(Extracted records)
--*--
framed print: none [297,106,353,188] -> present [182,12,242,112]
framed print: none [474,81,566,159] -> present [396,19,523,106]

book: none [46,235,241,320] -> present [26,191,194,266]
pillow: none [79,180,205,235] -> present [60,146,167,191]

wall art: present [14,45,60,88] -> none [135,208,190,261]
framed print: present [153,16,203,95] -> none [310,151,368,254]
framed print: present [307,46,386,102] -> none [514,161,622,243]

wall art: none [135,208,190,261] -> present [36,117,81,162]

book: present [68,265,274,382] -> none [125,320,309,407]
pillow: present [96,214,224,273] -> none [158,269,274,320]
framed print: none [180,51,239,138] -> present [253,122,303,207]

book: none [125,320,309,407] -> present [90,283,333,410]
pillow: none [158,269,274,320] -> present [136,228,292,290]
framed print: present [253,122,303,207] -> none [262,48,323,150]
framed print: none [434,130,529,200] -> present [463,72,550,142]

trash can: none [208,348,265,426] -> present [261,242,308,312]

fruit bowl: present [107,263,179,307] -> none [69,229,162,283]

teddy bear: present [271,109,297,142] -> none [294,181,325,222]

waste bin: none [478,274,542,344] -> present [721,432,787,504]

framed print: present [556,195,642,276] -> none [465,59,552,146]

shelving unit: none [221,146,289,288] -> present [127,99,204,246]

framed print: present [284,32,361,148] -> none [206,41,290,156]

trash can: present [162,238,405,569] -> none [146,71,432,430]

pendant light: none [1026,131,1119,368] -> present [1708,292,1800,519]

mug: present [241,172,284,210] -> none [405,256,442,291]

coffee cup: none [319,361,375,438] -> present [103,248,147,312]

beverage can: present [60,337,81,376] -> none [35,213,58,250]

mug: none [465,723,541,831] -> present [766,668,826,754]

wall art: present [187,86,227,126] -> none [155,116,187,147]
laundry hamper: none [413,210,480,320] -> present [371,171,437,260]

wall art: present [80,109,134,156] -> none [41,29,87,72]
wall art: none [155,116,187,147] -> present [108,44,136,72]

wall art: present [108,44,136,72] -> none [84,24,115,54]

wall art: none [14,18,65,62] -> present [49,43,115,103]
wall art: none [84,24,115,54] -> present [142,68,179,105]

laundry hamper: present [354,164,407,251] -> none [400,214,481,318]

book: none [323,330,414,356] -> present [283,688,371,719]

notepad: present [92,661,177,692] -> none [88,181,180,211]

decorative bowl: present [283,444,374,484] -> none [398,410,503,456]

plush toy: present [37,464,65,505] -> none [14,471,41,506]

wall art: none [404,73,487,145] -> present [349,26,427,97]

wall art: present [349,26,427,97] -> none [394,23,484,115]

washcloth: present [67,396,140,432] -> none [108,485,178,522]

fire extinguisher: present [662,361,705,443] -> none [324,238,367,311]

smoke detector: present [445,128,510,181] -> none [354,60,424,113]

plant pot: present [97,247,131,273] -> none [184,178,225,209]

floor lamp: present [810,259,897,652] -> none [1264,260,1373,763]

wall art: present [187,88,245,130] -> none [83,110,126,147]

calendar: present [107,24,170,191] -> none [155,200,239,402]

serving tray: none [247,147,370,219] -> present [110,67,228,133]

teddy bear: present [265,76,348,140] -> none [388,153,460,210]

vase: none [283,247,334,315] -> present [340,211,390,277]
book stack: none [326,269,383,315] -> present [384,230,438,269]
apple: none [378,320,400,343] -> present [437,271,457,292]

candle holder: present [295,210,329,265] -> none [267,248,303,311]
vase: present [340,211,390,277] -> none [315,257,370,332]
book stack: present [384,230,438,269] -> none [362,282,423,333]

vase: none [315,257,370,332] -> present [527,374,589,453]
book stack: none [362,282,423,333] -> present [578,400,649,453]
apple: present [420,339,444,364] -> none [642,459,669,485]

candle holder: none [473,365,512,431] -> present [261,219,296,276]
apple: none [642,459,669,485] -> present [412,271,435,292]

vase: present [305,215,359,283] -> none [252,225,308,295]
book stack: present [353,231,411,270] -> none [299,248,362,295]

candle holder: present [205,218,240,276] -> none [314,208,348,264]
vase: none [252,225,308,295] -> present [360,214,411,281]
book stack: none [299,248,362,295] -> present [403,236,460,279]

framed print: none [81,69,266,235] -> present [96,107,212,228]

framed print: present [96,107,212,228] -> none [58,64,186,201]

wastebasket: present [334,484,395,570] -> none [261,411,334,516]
--*--
Exact copy required. Retype all of the entries word for word.

(COMPLETED TASK):
framed print: none [297,106,353,188] -> present [182,12,242,112]
framed print: none [474,81,566,159] -> present [396,19,523,106]

book: none [46,235,241,320] -> present [26,191,194,266]
pillow: none [79,180,205,235] -> present [60,146,167,191]

wall art: present [14,45,60,88] -> none [135,208,190,261]
framed print: present [153,16,203,95] -> none [310,151,368,254]
framed print: present [307,46,386,102] -> none [514,161,622,243]

wall art: none [135,208,190,261] -> present [36,117,81,162]

book: present [68,265,274,382] -> none [125,320,309,407]
pillow: present [96,214,224,273] -> none [158,269,274,320]
framed print: none [180,51,239,138] -> present [253,122,303,207]

book: none [125,320,309,407] -> present [90,283,333,410]
pillow: none [158,269,274,320] -> present [136,228,292,290]
framed print: present [253,122,303,207] -> none [262,48,323,150]
framed print: none [434,130,529,200] -> present [463,72,550,142]

trash can: none [208,348,265,426] -> present [261,242,308,312]

fruit bowl: present [107,263,179,307] -> none [69,229,162,283]

teddy bear: present [271,109,297,142] -> none [294,181,325,222]

waste bin: none [478,274,542,344] -> present [721,432,787,504]

framed print: present [556,195,642,276] -> none [465,59,552,146]

shelving unit: none [221,146,289,288] -> present [127,99,204,246]

framed print: present [284,32,361,148] -> none [206,41,290,156]

trash can: present [162,238,405,569] -> none [146,71,432,430]

pendant light: none [1026,131,1119,368] -> present [1708,292,1800,519]

mug: present [241,172,284,210] -> none [405,256,442,291]

coffee cup: none [319,361,375,438] -> present [103,248,147,312]

beverage can: present [60,337,81,376] -> none [35,213,58,250]

mug: none [465,723,541,831] -> present [766,668,826,754]

wall art: present [187,86,227,126] -> none [155,116,187,147]
laundry hamper: none [413,210,480,320] -> present [371,171,437,260]

wall art: present [80,109,134,156] -> none [41,29,87,72]
wall art: none [155,116,187,147] -> present [108,44,136,72]

wall art: present [108,44,136,72] -> none [84,24,115,54]

wall art: none [14,18,65,62] -> present [49,43,115,103]
wall art: none [84,24,115,54] -> present [142,68,179,105]

laundry hamper: present [354,164,407,251] -> none [400,214,481,318]

book: none [323,330,414,356] -> present [283,688,371,719]

notepad: present [92,661,177,692] -> none [88,181,180,211]

decorative bowl: present [283,444,374,484] -> none [398,410,503,456]

plush toy: present [37,464,65,505] -> none [14,471,41,506]

wall art: none [404,73,487,145] -> present [349,26,427,97]

wall art: present [349,26,427,97] -> none [394,23,484,115]

washcloth: present [67,396,140,432] -> none [108,485,178,522]

fire extinguisher: present [662,361,705,443] -> none [324,238,367,311]

smoke detector: present [445,128,510,181] -> none [354,60,424,113]

plant pot: present [97,247,131,273] -> none [184,178,225,209]

floor lamp: present [810,259,897,652] -> none [1264,260,1373,763]

wall art: present [187,88,245,130] -> none [83,110,126,147]

calendar: present [107,24,170,191] -> none [155,200,239,402]

serving tray: none [247,147,370,219] -> present [110,67,228,133]

teddy bear: present [265,76,348,140] -> none [388,153,460,210]

vase: none [283,247,334,315] -> present [340,211,390,277]
book stack: none [326,269,383,315] -> present [384,230,438,269]
apple: none [378,320,400,343] -> present [437,271,457,292]

candle holder: present [295,210,329,265] -> none [267,248,303,311]
vase: present [340,211,390,277] -> none [315,257,370,332]
book stack: present [384,230,438,269] -> none [362,282,423,333]

vase: none [315,257,370,332] -> present [527,374,589,453]
book stack: none [362,282,423,333] -> present [578,400,649,453]
apple: present [420,339,444,364] -> none [642,459,669,485]

candle holder: none [473,365,512,431] -> present [261,219,296,276]
apple: none [642,459,669,485] -> present [412,271,435,292]

vase: present [305,215,359,283] -> none [252,225,308,295]
book stack: present [353,231,411,270] -> none [299,248,362,295]

candle holder: present [205,218,240,276] -> none [314,208,348,264]
vase: none [252,225,308,295] -> present [360,214,411,281]
book stack: none [299,248,362,295] -> present [403,236,460,279]

framed print: none [81,69,266,235] -> present [96,107,212,228]

framed print: present [96,107,212,228] -> none [58,64,186,201]

wastebasket: present [334,484,395,570] -> none [261,411,334,516]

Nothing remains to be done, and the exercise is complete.